Regia: Mario Bava, Alfred Leone
Succede quando un artigiano di nome Mario Bava – armato di quattro spicci e due chili di fantasia - ti firma alcuni buoni successi commerciali – chiede a te, Alfred Leone, produttore, mentre sei impegnato a farti uno shampoo con lo champagne comprato con gli incassi di tali pellicole, un piccolo favore: girare un film in completa libertà.
Avrebbe giusto un soggetto (scritto a più mani) in un cassetto, una cosina a cui tiene molto, non è che glielo lasceresti girare? Ma perché no, champagne per tutti e pure qualche shampista che te lo versi addosso, vedi già gli incassi! Stacchi l’assegno e aspetti il risultato.
Bava ti arriva nel 1973 con Lisa e il Diavolo. La turista americana Lisa (Elke Sommer), mentre è in vacanza a Toledo, ha un mancamento alla vista di un affresco raffigurante il diavolo, che le comparirà poco dopo nei panni del maggiordomo Leandro (la crapa pelata e il profilo greco di Telly Savalas/Kojak, anche qui degustatore di lecca-lecca – per condurla in una villa fuori città dove, assieme ad altri personaggi lei rivivrà eventi del passato fra sogno e realtà. Oppure è il diavolo/maggiordomo/Kojak che si diverte ad usare le anime come burattini? Lo vedi che Marione si diverte, è il suo film della vita.
Ci sono Telly Savalas, sornione e infernale come certi doccioni di pietra a Notre-Dame, che importa i bon bon del suo personaggio più famoso, Alida Valli nei panni della nobile cieca, Sylva Koscina e Alessio Orano, nonché la Lisa del titolo, quel pezzo di nordica di Elke Sommer. Bava li tratta tutti come manichini, più che in Cinque Bambole per la Luna d’Agosto o l’atelier di Sei Donne per L’assassino, fregandosene della logica e pure dell’orrore. Poesia, necrofilia ed ermetismo (e pure qualche sbadiglio).

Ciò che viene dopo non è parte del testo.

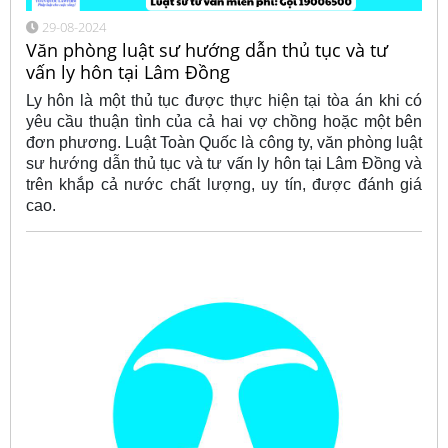
29-08-2024
Văn phòng luật sư hướng dẫn thủ tục và tư
vấn ly hôn tại Lâm Đồng
Ly hôn là một thủ tục được thực hiện tại tòa án khi có
yêu cầu thuận tình của cả hai vợ chồng hoặc một bên
đơn phương. Luật Toàn Quốc là công ty, văn phòng luật
sư hướng dẫn thủ tục và tư vấn ly hôn tại Lâm Đồng và
trên khắp cả nước chất lượng, uy tín, được đánh giá
cao.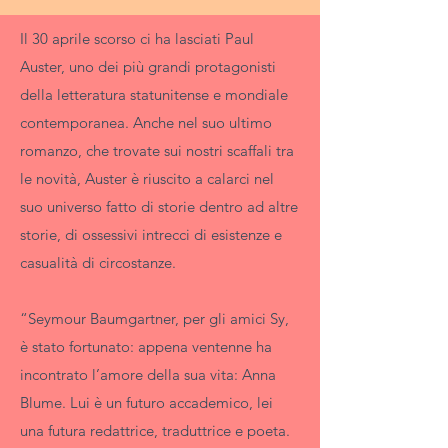
Il 30 aprile scorso ci ha lasciati Paul
Auster, uno dei più grandi protagonisti
della letteratura statunitense e mondiale
contemporanea. Anche nel suo ultimo
romanzo, che trovate sui nostri scaffali tra
le novità, Auster è riuscito a calarci nel
suo universo fatto di storie dentro ad altre
storie, di ossessivi intrecci di esistenze e
casualità di circostanze.
“Seymour Baumgartner, per gli amici Sy,
è stato fortunato: appena ventenne ha
incontrato l’amore della sua vita: Anna
Blume. Lui è un futuro accademico, lei
una futura redattrice, traduttrice e poeta.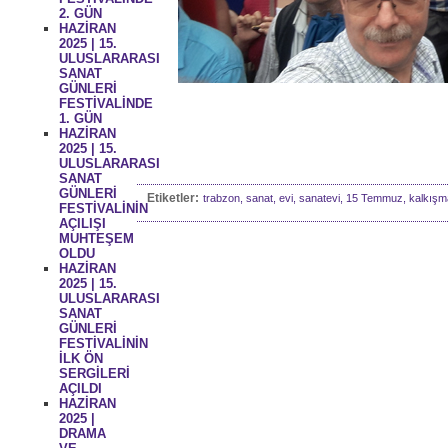
2. GÜN
HAZİRAN
2025 | 15.
ULUSLARARASI
SANAT
GÜNLERİ
FESTİVALİNDE
1. GÜN
HAZİRAN
2025 | 15.
ULUSLARARASI
SANAT
GÜNLERİ
Etiketler:
trabzon, sanat, evi, sanatevi, 15 Temmuz, kalkışma,
FESTİVALİNİN
AÇILIŞI
MUHTEŞEM
OLDU
HAZİRAN
2025 | 15.
ULUSLARARASI
SANAT
GÜNLERİ
FESTİVALİNİN
İLK ÖN
SERGİLERİ
AÇILDI
HAZİRAN
2025 |
DRAMA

Un film così è invendibile. Non ci compri manco i soldi per i cartoni vuoti del Tavernello e anche se lo porti a Cannes, non lo rilanci, altro che Beau Ha Paura o Mulholland Drive; non vuoi quattro stelle dai critici e due spettatori in sala quindi, via, ‘sta Lisa finisce dritta nel cassetto da dove è venuta, che schifo hai tutte le mani impiastricciate di lecca- lecca. Bleah! Me le laverò col lambrusco.
Poi però arriva L’Esorcista, e vedi che il purè di piselli e il vocione di Belzebù vendono a vagonate; quindi, hai il colpo di genio (maligno ma senza corna e coda): “e se prendessi Lisa e il Diavolo, ci aggiungessi delle scene ad minchiam di esorcismo, cambiassi un po’ la storia, tipo: La turista americana Lisa (Elke Sommer), mentre è in vacanza a Toledo, ha un mancamento alla vista di un affresco raffigurante il diavolo, e viene esorcizzata da padre Mike (così, tanto per gradire) e poi lo intitolo con gran sforzo di fantasia, La Casa dell’Esorcismo? Hai visto mai che ci faccio due bottiglie di brut…Massì, faccio girare scene aggiuntive a Marione e…No, Bava rifiuta.
Però ti manda suo figlio Lamberto “ad assisterti” (tradotto: evitare che tu faccia cazzate sul set), così ci litiga lui con quella rompipalle della Sommer che vuole girare tutte le scene insieme così ha il week-end libero e intanto tu rimpasti il film peggio del purè di piselli, ci butti pure qualche inserto hard senza manco preoccuparti della continuità, di fare un film a blocchi con due fotografie diverse…Così puoi andare a festeggiare tranquillo ai party, hai creato lo strano caso del dottor Mario e mister Bava, un obbrobrio.
Porta pure il vino, le noccioline te le lanceranno gli spettatori.